As
crônicas da vila de Itaguaí dizem que em tempos remotos vivera ali um certo
médico, o Dr. Simão Bacamarte, filho da nobreza da terra. Esse profissional,
além de ser o maior médico do Brasil, de Portugal e das Espanhas, quando
questionado por el-rei sobre o motivo de sua abdicação dos confortos junto à
corte para se aventurar na não-mais-colônia, era taxativo:
-
A ciência, Sua Majestade, é o meu emprego único; Itaguaí é meu universo.
O
que pensaria Simão, caso ambientado em nosso século, ao ver tantos asseclas de
sua prepotência- e não de sua devoção à ciência- distribuírem em atos
panfletários, informações incorretas e potencialmente perigosas sobre a
COVID-19, pandemia que assola o mundo? Esses novos Doutores, graduados em
ciências do acaso, se multiplicam pelas redes sociais e convencem muitos que,
devido à sua falta de conhecimento, se deixam levar por dados erráticos. O Dr.

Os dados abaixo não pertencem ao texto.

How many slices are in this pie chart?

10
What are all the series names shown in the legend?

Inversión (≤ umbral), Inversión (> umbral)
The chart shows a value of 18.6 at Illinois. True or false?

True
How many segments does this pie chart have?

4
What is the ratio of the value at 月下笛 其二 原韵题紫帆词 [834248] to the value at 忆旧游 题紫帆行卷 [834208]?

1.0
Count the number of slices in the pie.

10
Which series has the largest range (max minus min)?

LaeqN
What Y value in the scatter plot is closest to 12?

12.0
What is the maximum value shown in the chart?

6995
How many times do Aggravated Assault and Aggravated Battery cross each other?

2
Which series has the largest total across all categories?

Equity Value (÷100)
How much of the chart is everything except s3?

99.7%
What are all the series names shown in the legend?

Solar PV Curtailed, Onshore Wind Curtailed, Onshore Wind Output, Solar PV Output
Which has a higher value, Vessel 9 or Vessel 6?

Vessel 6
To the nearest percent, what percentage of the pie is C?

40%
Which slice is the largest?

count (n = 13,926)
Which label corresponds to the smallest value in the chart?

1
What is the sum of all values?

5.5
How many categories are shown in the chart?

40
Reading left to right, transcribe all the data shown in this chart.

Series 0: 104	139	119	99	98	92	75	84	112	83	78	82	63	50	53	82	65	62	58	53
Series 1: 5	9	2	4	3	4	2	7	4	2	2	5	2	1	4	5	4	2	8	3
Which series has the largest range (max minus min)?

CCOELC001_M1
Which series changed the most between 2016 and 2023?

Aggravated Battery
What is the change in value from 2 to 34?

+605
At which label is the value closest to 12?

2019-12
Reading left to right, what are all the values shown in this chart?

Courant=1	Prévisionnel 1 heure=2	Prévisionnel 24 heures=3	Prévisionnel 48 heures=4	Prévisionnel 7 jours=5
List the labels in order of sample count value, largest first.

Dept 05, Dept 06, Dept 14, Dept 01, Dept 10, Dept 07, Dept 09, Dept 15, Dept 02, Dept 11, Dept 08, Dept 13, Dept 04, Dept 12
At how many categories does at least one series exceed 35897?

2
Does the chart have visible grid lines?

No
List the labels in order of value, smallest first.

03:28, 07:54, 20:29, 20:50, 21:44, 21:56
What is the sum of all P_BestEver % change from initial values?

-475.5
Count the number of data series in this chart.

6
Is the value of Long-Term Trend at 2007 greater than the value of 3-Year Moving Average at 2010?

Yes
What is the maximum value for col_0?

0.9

Bacamarte, introduzido repentinamente aos tempos da República, se surpreenderia
caso todo esse alvoroço fosse feito juntamente à defesa indômita de um
governante que não poupa esforços em desqualificar os que confiam na ciência.
Em
tempos de lockdown, em que é repetidamente aconselhado que se permaneça
em casa, a ciência tem sido o ombro amigo das instituições sérias e de uma
parte da população. Notícias sobre o quadro da doença no mundo desanimam todos
aqueles que ousem assistir, e a dúvida cética cartesiana, baseada no
questionamento universal, se faz pequena ante o sem-número de diagnósticos
negativos da situação dados pelos órgãos competentes. O método científico de
bacon, baseado no empirismo, se faz presente em testes rápidos- cruciais para
atestar a presença do vírus- no mundo todo.
Ainda
assim, existem resistências em grande número às admoestações. Os contos de
Machado não puderam antever um governo em que o maior posto do executivo se
coloca em uma esfera de forte negacionismo em relação à crise sanitária que
vivenciamos hoje. O Bolsonarismo- um dos muitos movimentos messiânicos do
Brasil- utiliza-se do medo que aflora dentro da população, que já sente no
estômago os efeitos da crise, para confeccionar seu projeto de poder e insuflar
o ego dos seus apoiadores, vistos aqui como iguais oportunistas.
Se
debruçando sobre essa perspectiva ímpar, nosso escritor-mor saberia muito bem
como explorá-la. A partir de tiradas irônicas e irresistíveis, este traçaria uma comparação rápida entre o atual presidente da república e outro de
seus marcantes personagens: Brás Cubas. Brás Cubas também segurou uma cadeira
no legislativo, na função de deputado e, ao final de sua vida formulou um duvidoso
emplastro para tratar hipotermia que, segundo ele, “lhe garantiria a glória
entre os homens”. Essa artimanha se mostrou ineficaz ao não conseguir curá-lo
de uma pneumonia que ele adquiriu ao tentar provar sua eficiência. O emplastro
do presidente é a mobilização de seu staff contra o consenso médico, a favor da
diminuição do isolamento e o reaquecimento das máquinas econômicas. A diferença
entre os dois é que o empreendimento de Brás prejudicou só a ele mesmo e o de
Bolsonaro, no entanto, pode ser fatal a todos.
Há
alguns minutos- faço esse texto em 16 de abril- o ministro Luís Henrique
Mandetta foi demitido do cargo de ministro da saúde. Mandetta teve a coragem de
se opor a seu chefe, seguiu a ciência e, senão por ele, o país possivelmente
estaria com sua saúde muito mais debilitada, com uma taxa de mortos muito mais
alta do que a apresentada atualmente. Caso o alienista Simão Bacamarte tivesse
tido a oportunidade de estar presente em tal situação, e caso Brasília se
chamasse Itaguaí, ele teria o bom senso de conduzir todos os responsáveis por
essa patuscada à casa verde- seu sanatório.